> [What is expected] The entries that follow include a run beginning at the line with "- [ModNet系列模型]" and ending at the line with "## 4. 详细的部署示例"; restate that run word for word and leave the rest out.

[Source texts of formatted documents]
----------
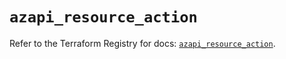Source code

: # `azapi_resource_action`

Refer to the Terraform Registry for docs: [`azapi_resource_action`](https://registry.terraform.io/providers/azure/azapi/2.7.0/docs/resources/resource_action).
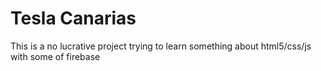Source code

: <h1> Tesla Canarias </h1>
<p> This is a no lucrative project trying to learn something about html5/css/js with some of firebase
</p>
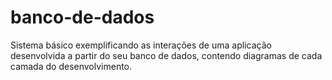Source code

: # banco-de-dados
Sistema básico exemplificando as interações de uma aplicação desenvolvida a partir do seu banco de dados, contendo diagramas de cada camada do desenvolvimento.
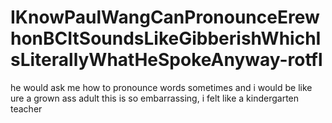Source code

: # IKnowPaulWangCanPronounceErewhonBCItSoundsLikeGibberishWhichIsLiterallyWhatHeSpokeAnyway-rotfl

he would ask me how to pronounce words sometimes and i would be like ure a grown ass adult this is so embarrassing, i felt like a kindergarten teacher
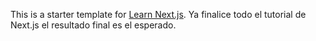This is a starter template for [Learn Next.js](https://nextjs.org/learn).
Ya finalice todo el tutorial de Next.js el resultado final es el esperado.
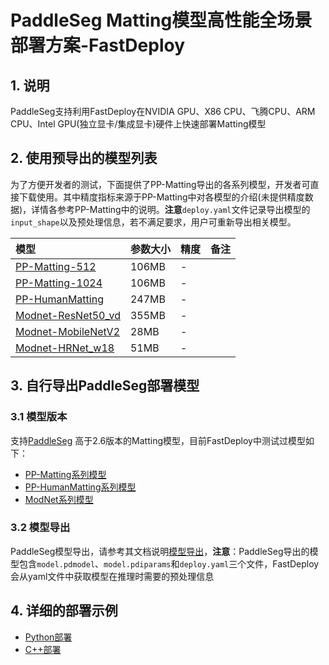 # PaddleSeg Matting模型高性能全场景部署方案-FastDeploy

## 1. 说明
PaddleSeg支持利用FastDeploy在NVIDIA GPU、X86 CPU、飞腾CPU、ARM CPU、Intel GPU(独立显卡/集成显卡)硬件上快速部署Matting模型

## 2. 使用预导出的模型列表
为了方便开发者的测试，下面提供了PP-Matting导出的各系列模型，开发者可直接下载使用。其中精度指标来源于PP-Matting中对各模型的介绍(未提供精度数据)，详情各参考PP-Matting中的说明。**注意**`deploy.yaml`文件记录导出模型的`input_shape`以及预处理信息，若不满足要求，用户可重新导出相关模型。

| 模型                                                               | 参数大小    | 精度    | 备注 |
|:---------------------------------------------------------------- |:----- |:----- | :------ |
| [PP-Matting-512](https://bj.bcebos.com/paddlehub/fastdeploy/PP-Matting-512.tgz) | 106MB | - |
| [PP-Matting-1024](https://bj.bcebos.com/paddlehub/fastdeploy/PP-Matting-1024.tgz) | 106MB | - |
| [PP-HumanMatting](https://bj.bcebos.com/paddlehub/fastdeploy/PPHumanMatting.tgz) | 247MB | - |
| [Modnet-ResNet50_vd](https://bj.bcebos.com/paddlehub/fastdeploy/PPModnet_ResNet50_vd.tgz) | 355MB | - |
| [Modnet-MobileNetV2](https://bj.bcebos.com/paddlehub/fastdeploy/PPModnet_MobileNetV2.tgz) | 28MB | - |
| [Modnet-HRNet_w18](https://bj.bcebos.com/paddlehub/fastdeploy/PPModnet_HRNet_w18.tgz) | 51MB | - |

## 3. 自行导出PaddleSeg部署模型 
### 3.1 模型版本

支持[PaddleSeg](https://github.com/PaddlePaddle/PaddleSeg/tree/develop) 高于2.6版本的Matting模型，目前FastDeploy中测试过模型如下：  
- [PP-Matting系列模型](https://github.com/PaddlePaddle/PaddleSeg/tree/develop/Matting)
- [PP-HumanMatting系列模型](https://github.com/PaddlePaddle/PaddleSeg/tree/develop/Matting)
- [ModNet系列模型](https://github.com/PaddlePaddle/PaddleSeg/tree/develop/Matting)

### 3.2 模型导出
PaddleSeg模型导出，请参考其文档说明[模型导出](https://github.com/PaddlePaddle/PaddleSeg/tree/develop/Matting)，**注意**：PaddleSeg导出的模型包含`model.pdmodel`、`model.pdiparams`和`deploy.yaml`三个文件，FastDeploy会从yaml文件中获取模型在推理时需要的预处理信息

## 4. 详细的部署示例  
- [Python部署](../cpu-gpu/python)
- [C++部署](../cpu-gpu/cpp)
----------
> [Answer space]
- [ModNet系列模型](https://github.com/PaddlePaddle/PaddleSeg/tree/develop/Matting)

### 3.2 模型导出
PaddleSeg模型导出，请参考其文档说明[模型导出](https://github.com/PaddlePaddle/PaddleSeg/tree/develop/Matting)，**注意**：PaddleSeg导出的模型包含`model.pdmodel`、`model.pdiparams`和`deploy.yaml`三个文件，FastDeploy会从yaml文件中获取模型在推理时需要的预处理信息

## 4. 详细的部署示例  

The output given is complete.